HAMMAMET - L’intérêt de la rencontre, qui démontrait une volonté plus affirmée que celle généralement relatée dans la presse occidentale, était en particulier de poser la question des biens culturels dans des pays riches en sites archéologiques, et de faire connaître des expériences de conservation adaptées à des situations très diverses. Les documents de travail et les communications ont apporté des informations actualisées sur la situation réglementaire des États participants. Ainsi apprenait-on que la Jordanie, après avoir accordé aux antiquaires en 1976 des autorisations d’activité inspirées de “l’open general licence” britannique, avait été conduite à interdire le commerce de pièces archéologiques en raison des pillages et des fouilles illicites exacerbés par la crise liée à la guerre du Golfe. Pour ce pays comme pour d’autres États présents, la question est de savoir si une interdiction pure et simple est réaliste ou si il faut revenir au dispositif antérieur. Elle a fait l’objet de nombreux échanges en assemblée plénière à propos d’une recommandation sur les importations et exportations de biens culturels entre les pays arabes, certains participants considérant la proposition comme une acceptation de mouvements qu’ils voudraient proscrire, d’autres estimant qu’ils devaient être cantonnés aux échanges scientifiques.
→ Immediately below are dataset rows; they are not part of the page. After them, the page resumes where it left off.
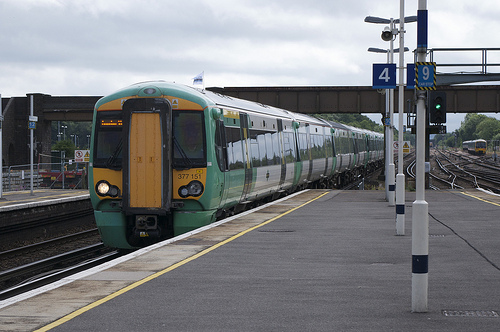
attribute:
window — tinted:
[173, 110, 204, 165]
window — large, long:
[250, 130, 280, 165]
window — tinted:
[95, 116, 123, 166]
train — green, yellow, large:
[86, 81, 385, 250]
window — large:
[311, 134, 326, 158]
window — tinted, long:
[333, 136, 349, 154]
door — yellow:
[129, 111, 162, 207]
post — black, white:
[411, 0, 428, 313]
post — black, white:
[396, 0, 405, 235]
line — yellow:
[28, 190, 333, 331]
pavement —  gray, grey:
[0, 188, 500, 331]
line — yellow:
[459, 191, 499, 209]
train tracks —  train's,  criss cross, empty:
[394, 148, 500, 189]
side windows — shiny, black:
[212, 125, 384, 173]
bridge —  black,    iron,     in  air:
[0, 86, 499, 172]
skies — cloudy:
[0, 0, 500, 98]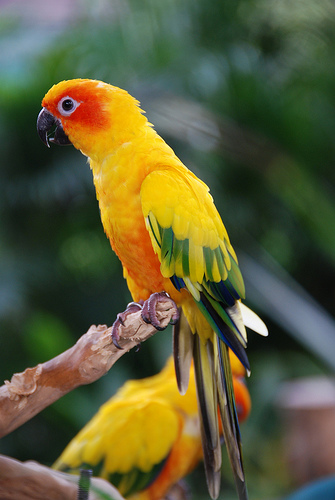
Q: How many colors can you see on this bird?
A: Five.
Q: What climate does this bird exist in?
A: Tropical.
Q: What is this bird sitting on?
A: A branch.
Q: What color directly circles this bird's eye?
A: Red.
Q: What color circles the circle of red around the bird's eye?
A: Orange.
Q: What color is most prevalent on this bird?
A: Yellow.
Plusieurs États arabes ont ratifié la convention Unesco de 1970 et s’intéressent à la convention Unidroit, mais ils semblent privilégier des accords bilatéraux, facilités par la conscience d’un héritage culturel commun, en particulier la religion et la langue.
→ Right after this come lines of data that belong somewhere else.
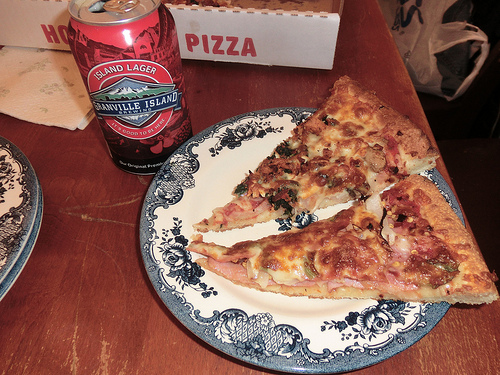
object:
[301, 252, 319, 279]
pepper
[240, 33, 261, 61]
red lettering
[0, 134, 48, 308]
plate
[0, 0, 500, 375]
wooden table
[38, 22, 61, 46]
word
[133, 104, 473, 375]
plate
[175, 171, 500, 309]
pizza slice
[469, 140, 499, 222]
ground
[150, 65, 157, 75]
lettering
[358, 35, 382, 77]
wood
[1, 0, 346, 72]
cardboard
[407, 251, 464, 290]
onion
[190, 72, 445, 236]
pizza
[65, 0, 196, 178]
lager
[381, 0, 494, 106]
plastic bag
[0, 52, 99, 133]
napkins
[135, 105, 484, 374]
edges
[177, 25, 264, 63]
pizza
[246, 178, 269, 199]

Un réseau de bibliothèques
La plupart des États devaient relever le manque de moyens d’inventaire, de surveillance, ainsi que l’absence de formation adéquate des personnels de musées et sites, mais également des services de police et de douanes. Parmi les expériences concrètes de protection, il faut relever le réseau des bibliothèques traditionnelles de Tidjikja, en Mauritanie. Dès 1972, une loi est intervenue – sans beaucoup d’effets – pour protéger les fonds de manuscrits qui s’étaient concentrés dans la région de Shingîti, le plus important foyer intellectuel du Sahara occidental au XVIIe siècle. Les risques naturels (termites, rats...) et les trafics (en 1990, un trafiquant a réussi à se faire remettre plusieurs centaines d’ouvrages qui auraient ensuite été vendus dans le golfe Persique) ont appauvri ce patrimoine et conduit à mettre en place, en 1996, un réseau de bibliothèques traditionnelles. Cette initiative vise “à mettre en confiance des propriétaires échaudés par des approches étroitement institutionnelles ou des expériences malheureuses d’action coopérative entre particuliers, en réaffirmant le respect de la propriété de chacun sur son fonds et son autonomie”. Pratiquement, les propriétaires s’engagent à organiser leur bibliothèque et à la placer dans des conditions de conservation acceptables ; à inventorier leur fonds et à le cataloguer avec des spécialistes ; à ne pas offrir ou vendre les manuscrits sans avis préalable du réseau ; enfin, à le rendre accessible aux visiteurs. En contrepartie, le propriétaire reçoit des équipements de conservation et un soutien financier. Cette expérience, soutenue par le journal Le Monde a permis un premier succès de l’opération : quinze bibliothèques inventoriées et une forte sensibilisation du public. Ce premier succès sur le terrain peut augurer d’autres réalisations. On découvre au passage que les instruments internationaux sont d’autant plus efficaces qu’ils sont relayés par des solidarités régionales. Jusqu’alors, ces solidarités s’affirmaient autour des puissances occidentales : les États-Unis et l’Amérique latine, les Européens entre eux... Cette conférence démontre qu’elles peuvent s’étendre.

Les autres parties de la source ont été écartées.